Selected extract =
════════

# Area Increasing

• Jan 23rd 2014, 01:05 PM
JenniferC
Area Increasing
The length of a rectangle is increasing at a rate of 2 ft. per second, while the width is increasing at a rate of 3 ft. per second. When the length is 4 ft. and the width is 6 ft., how fast, in square feet per second, is the area increasing?

I solved:

A = LW
dA/dt = LdW/dt + WdL/dt
dA/dt = L*1 + W*2
at L = 4, W = 6, dA/dt = 4+6*2 = 16 ft²/sec

...but that's not an answer choice. The answer choices are 144, 24, 5, 26, and 6.

I'd really appreciate some some on this, possibly clear steps on how to solve.

════════

Source material =
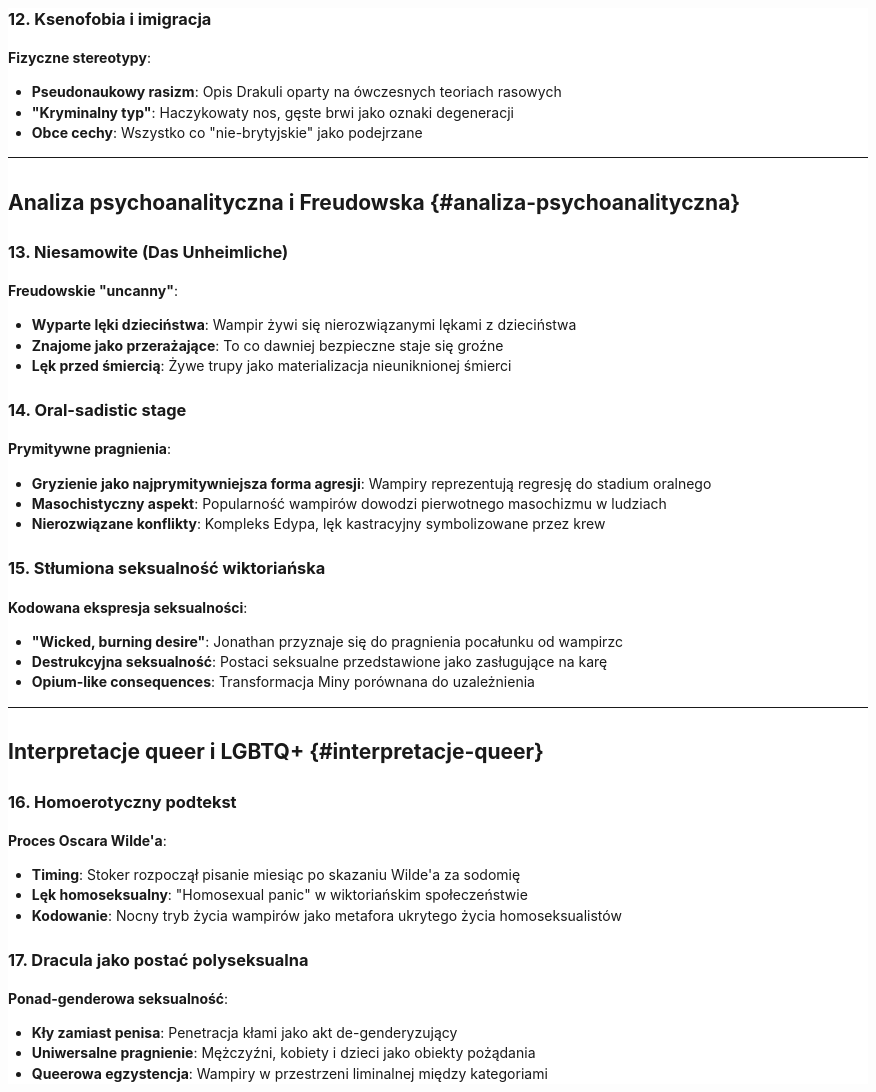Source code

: ### 12. Ksenofobia i imigracja

**Fizyczne stereotypy**:
- **Pseudonaukowy rasizm**: Opis Drakuli oparty na ówczesnych teoriach rasowych
- **"Kryminalny typ"**: Haczykowaty nos, gęste brwi jako oznaki degeneracji
- **Obce cechy**: Wszystko co "nie-brytyjskie" jako podejrzane

---

## Analiza psychoanalityczna i Freudowska {#analiza-psychoanalityczna}

### 13. Niesamowite (Das Unheimliche)

**Freudowskie "uncanny"**:
- **Wyparte lęki dzieciństwa**: Wampir żywi się nierozwiązanymi lękami z dzieciństwa
- **Znajome jako przerażające**: To co dawniej bezpieczne staje się groźne
- **Lęk przed śmiercią**: Żywe trupy jako materializacja nieuniknionej śmierci

### 14. Oral-sadistic stage

**Prymitywne pragnienia**:
- **Gryzienie jako najprymitywniejsza forma agresji**: Wampiry reprezentują regresję do stadium oralnego
- **Masochistyczny aspekt**: Popularność wampirów dowodzi pierwotnego masochizmu w ludziach
- **Nierozwiązane konflikty**: Kompleks Edypa, lęk kastracyjny symbolizowane przez krew

### 15. Stłumiona seksualność wiktoriańska

**Kodowana ekspresja seksualności**:
- **"Wicked, burning desire"**: Jonathan przyznaje się do pragnienia pocałunku od wampirzc
- **Destrukcyjna seksualność**: Postaci seksualne przedstawione jako zasługujące na karę
- **Opium-like consequences**: Transformacja Miny porównana do uzależnienia

---

## Interpretacje queer i LGBTQ+ {#interpretacje-queer}

### 16. Homoerotyczny podtekst

**Proces Oscara Wilde'a**:
- **Timing**: Stoker rozpoczął pisanie miesiąc po skazaniu Wilde'a za sodomię
- **Lęk homoseksualny**: "Homosexual panic" w wiktoriańskim społeczeństwie
- **Kodowanie**: Nocny tryb życia wampirów jako metafora ukrytego życia homoseksualistów

### 17. Dracula jako postać polyseksualna

**Ponad-genderowa seksualność**:
- **Kły zamiast penisa**: Penetracja kłami jako akt de-genderyzujący
- **Uniwersalne pragnienie**: Mężczyźni, kobiety i dzieci jako obiekty pożądania
- **Queerowa egzystencja**: Wampiry w przestrzeni liminalnej między kategoriami
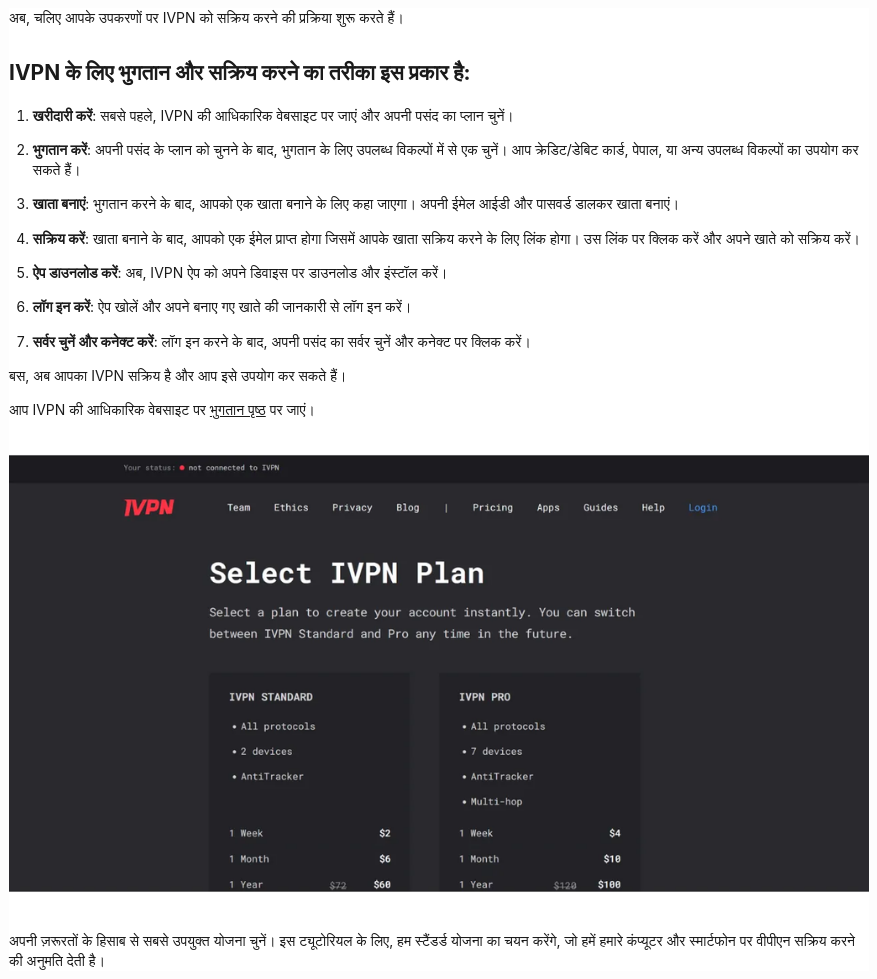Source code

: अब, चलिए आपके उपकरणों पर IVPN को सक्रिय करने की प्रक्रिया शुरू करते हैं।

## IVPN के लिए भुगतान और सक्रिय करने का तरीका इस प्रकार है:

1. **खरीदारी करें**: सबसे पहले, IVPN की आधिकारिक वेबसाइट पर जाएं और अपनी पसंद का प्लान चुनें। 

2. **भुगतान करें**: अपनी पसंद के प्लान को चुनने के बाद, भुगतान के लिए उपलब्ध विकल्पों में से एक चुनें। आप क्रेडिट/डेबिट कार्ड, पेपाल, या अन्य उपलब्ध विकल्पों का उपयोग कर सकते हैं।

3. **खाता बनाएं**: भुगतान करने के बाद, आपको एक खाता बनाने के लिए कहा जाएगा। अपनी ईमेल आईडी और पासवर्ड डालकर खाता बनाएं।

4. **सक्रिय करें**: खाता बनाने के बाद, आपको एक ईमेल प्राप्त होगा जिसमें आपके खाता सक्रिय करने के लिए लिंक होगा। उस लिंक पर क्लिक करें और अपने खाते को सक्रिय करें।

5. **ऐप डाउनलोड करें**: अब, IVPN ऐप को अपने डिवाइस पर डाउनलोड और इंस्टॉल करें।

6. **लॉग इन करें**: ऐप खोलें और अपने बनाए गए खाते की जानकारी से लॉग इन करें।

7. **सर्वर चुनें और कनेक्ट करें**: लॉग इन करने के बाद, अपनी पसंद का सर्वर चुनें और कनेक्ट पर क्लिक करें।

बस, अब आपका IVPN सक्रिय है और आप इसे उपयोग कर सकते हैं।

आप IVPN की आधिकारिक वेबसाइट पर [भुगतान पृष्ठ](https://www.ivpn.net/en/pricing/) पर जाएं।

![IVPN](assets/notext/07.webp)

अपनी ज़रूरतों के हिसाब से सबसे उपयुक्त योजना चुनें। इस ट्यूटोरियल के लिए, हम स्टैंडर्ड योजना का चयन करेंगे, जो हमें हमारे कंप्यूटर और स्मार्टफोन पर वीपीएन सक्रिय करने की अनुमति देती है।

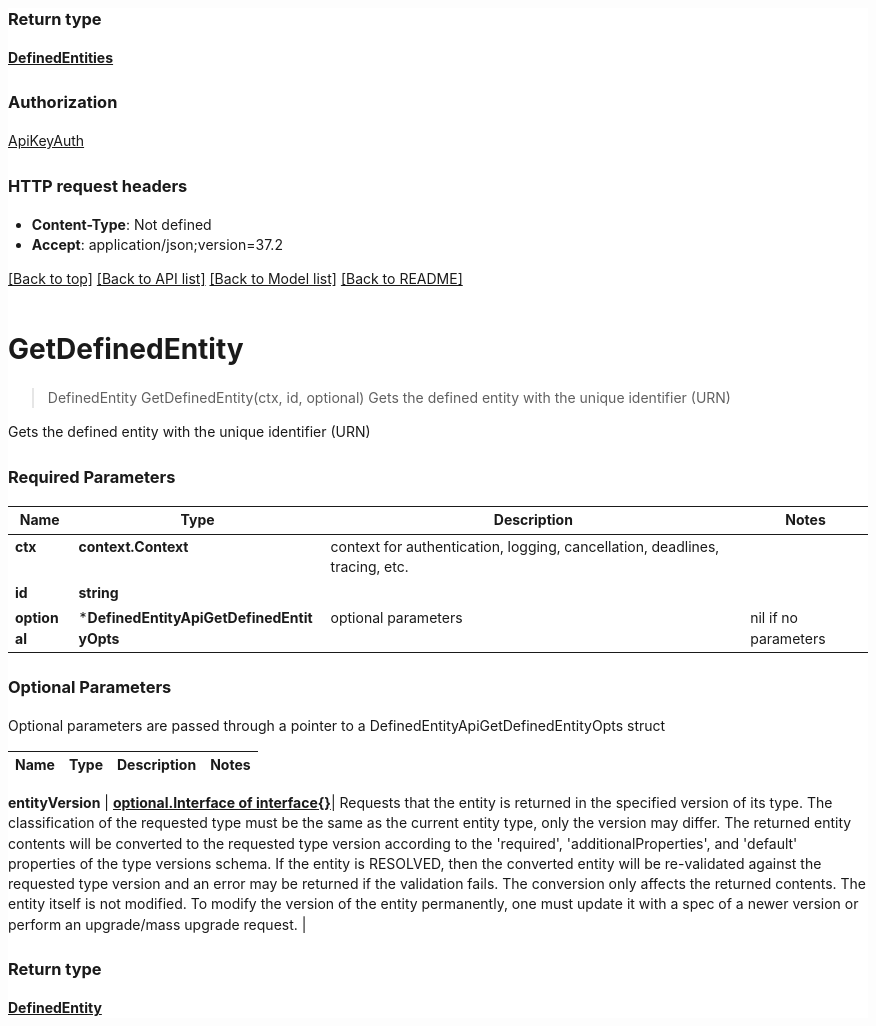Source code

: ### Return type

[**DefinedEntities**](DefinedEntities.md)

### Authorization

[ApiKeyAuth](../README.md#ApiKeyAuth)

### HTTP request headers

 - **Content-Type**: Not defined
 - **Accept**: application/json;version=37.2

[[Back to top]](#) [[Back to API list]](../README.md#documentation-for-api-endpoints) [[Back to Model list]](../README.md#documentation-for-models) [[Back to README]](../README.md)

# **GetDefinedEntity**
> DefinedEntity GetDefinedEntity(ctx, id, optional)
Gets the defined entity with the unique identifier (URN)

Gets the defined entity with the unique identifier (URN)

### Required Parameters

Name | Type | Description  | Notes
------------- | ------------- | ------------- | -------------
 **ctx** | **context.Context** | context for authentication, logging, cancellation, deadlines, tracing, etc.
  **id** | **string**|  | 
 **optional** | ***DefinedEntityApiGetDefinedEntityOpts** | optional parameters | nil if no parameters

### Optional Parameters
Optional parameters are passed through a pointer to a DefinedEntityApiGetDefinedEntityOpts struct

Name | Type | Description  | Notes
------------- | ------------- | ------------- | -------------

 **entityVersion** | [**optional.Interface of interface{}**](.md)| Requests that the entity is returned in the specified version of its type. The classification of the requested type must be the same as the current entity type, only the version may differ. The returned entity contents will be converted to the requested type version according to the &#39;required&#39;, &#39;additionalProperties&#39;, and &#39;default&#39; properties of the type versions schema. If the entity is RESOLVED, then the converted entity will be re-validated against the requested type version and an error may be returned if the validation fails. The conversion only affects the returned contents. The entity itself is not modified. To modify the version of the entity permanently, one must update it with a spec of a newer version or perform an upgrade/mass upgrade request.  | 

### Return type

[**DefinedEntity**](DefinedEntity.md)
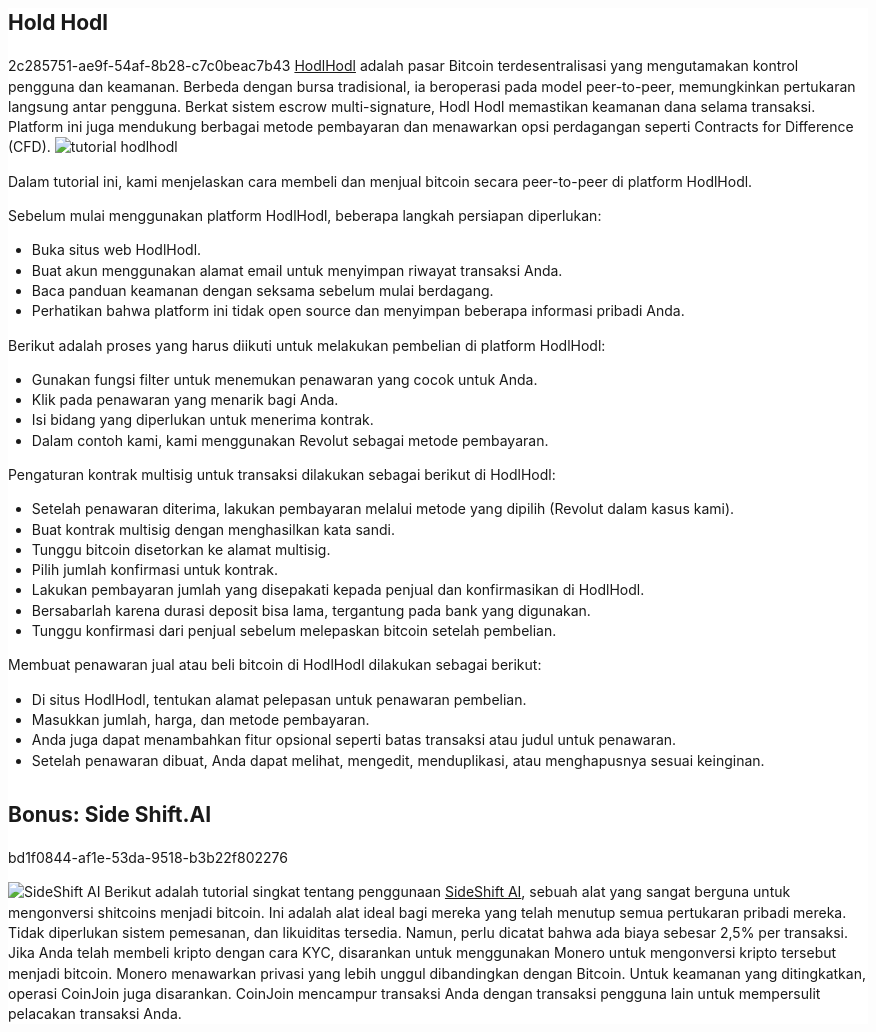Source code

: ## Hold Hodl
<chapterId>2c285751-ae9f-54af-8b28-c7c0beac7b43</chapterId>
[HodlHodl](https://hodlhodl.com/) adalah pasar Bitcoin terdesentralisasi yang mengutamakan kontrol pengguna dan keamanan. Berbeda dengan bursa tradisional, ia beroperasi pada model peer-to-peer, memungkinkan pertukaran langsung antar pengguna. Berkat sistem escrow multi-signature, Hodl Hodl memastikan keamanan dana selama transaksi. Platform ini juga mendukung berbagai metode pembayaran dan menawarkan opsi perdagangan seperti Contracts for Difference (CFD).
![tutorial hodlhodl](https://youtu.be/BDH9jE7kpD8)

Dalam tutorial ini, kami menjelaskan cara membeli dan menjual bitcoin secara peer-to-peer di platform HodlHodl.

Sebelum mulai menggunakan platform HodlHodl, beberapa langkah persiapan diperlukan:

- Buka situs web HodlHodl.
- Buat akun menggunakan alamat email untuk menyimpan riwayat transaksi Anda.
- Baca panduan keamanan dengan seksama sebelum mulai berdagang.
- Perhatikan bahwa platform ini tidak open source dan menyimpan beberapa informasi pribadi Anda.

Berikut adalah proses yang harus diikuti untuk melakukan pembelian di platform HodlHodl:

- Gunakan fungsi filter untuk menemukan penawaran yang cocok untuk Anda.
- Klik pada penawaran yang menarik bagi Anda.
- Isi bidang yang diperlukan untuk menerima kontrak.
- Dalam contoh kami, kami menggunakan Revolut sebagai metode pembayaran.

Pengaturan kontrak multisig untuk transaksi dilakukan sebagai berikut di HodlHodl:

- Setelah penawaran diterima, lakukan pembayaran melalui metode yang dipilih (Revolut dalam kasus kami).
- Buat kontrak multisig dengan menghasilkan kata sandi.
- Tunggu bitcoin disetorkan ke alamat multisig.
- Pilih jumlah konfirmasi untuk kontrak.
- Lakukan pembayaran jumlah yang disepakati kepada penjual dan konfirmasikan di HodlHodl.
- Bersabarlah karena durasi deposit bisa lama, tergantung pada bank yang digunakan.
- Tunggu konfirmasi dari penjual sebelum melepaskan bitcoin setelah pembelian.

Membuat penawaran jual atau beli bitcoin di HodlHodl dilakukan sebagai berikut:

- Di situs HodlHodl, tentukan alamat pelepasan untuk penawaran pembelian.
- Masukkan jumlah, harga, dan metode pembayaran.
- Anda juga dapat menambahkan fitur opsional seperti batas transaksi atau judul untuk penawaran.
- Setelah penawaran dibuat, Anda dapat melihat, mengedit, menduplikasi, atau menghapusnya sesuai keinginan.

## Bonus: Side Shift.AI
<chapterId>bd1f0844-af1e-53da-9518-b3b22f802276</chapterId>

![SideShift AI](https://youtu.be/xG8Wc1Ti5b8)
Berikut adalah tutorial singkat tentang penggunaan [SideShift AI](https://sideshift.ai/), sebuah alat yang sangat berguna untuk mengonversi shitcoins menjadi bitcoin. Ini adalah alat ideal bagi mereka yang telah menutup semua pertukaran pribadi mereka. Tidak diperlukan sistem pemesanan, dan likuiditas tersedia. Namun, perlu dicatat bahwa ada biaya sebesar 2,5% per transaksi. Jika Anda telah membeli kripto dengan cara KYC, disarankan untuk menggunakan Monero untuk mengonversi kripto tersebut menjadi bitcoin. Monero menawarkan privasi yang lebih unggul dibandingkan dengan Bitcoin. Untuk keamanan yang ditingkatkan, operasi CoinJoin juga disarankan. CoinJoin mencampur transaksi Anda dengan transaksi pengguna lain untuk mempersulit pelacakan transaksi Anda.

════════

Activity list =
1/ Copy out the entries again word for word, starting at their very first line and going on through the line that contains "## Analiza psychoanalityczna". Leave the pictures out of your answer.
2/ Carry on the forum thread about the rectangle's increasing area from where it stops.

Numbered responses =
1/
Source code

: ### 12. Ksenofobia i imigracja

**Fizyczne stereotypy**:
- **Pseudonaukowy rasizm**: Opis Drakuli oparty na ówczesnych teoriach rasowych
- **"Kryminalny typ"**: Haczykowaty nos, gęste brwi jako oznaki degeneracji
- **Obce cechy**: Wszystko co "nie-brytyjskie" jako podejrzane

---

## Analiza psychoanalityczna i Freudowska {#analiza-psychoanalityczna}

2/
• Jan 23rd 2014, 01:21 PM
romsek
Re: Area Increasing
Quote:

Originally Posted by JenniferC
The length of a rectangle is increasing at a rate of 2 ft. per second, while the width is increasing at a rate of 3 ft. per second. When the length is 4 ft. and the width is 6 ft., how fast, in square feet per second, is the area increasing?

I solved:

A = LW
dA/dt = LdW/dt + WdL/dt
dA/dt = L*1 + W*2
at L = 4, W = 6, dA/dt = 4+6*2 = 16 ft²/sec

...but that's not an answer choice. The answer choices are 144, 24, 5, 26, and 6.

I'd really appreciate some some on this, possibly clear steps on how to solve.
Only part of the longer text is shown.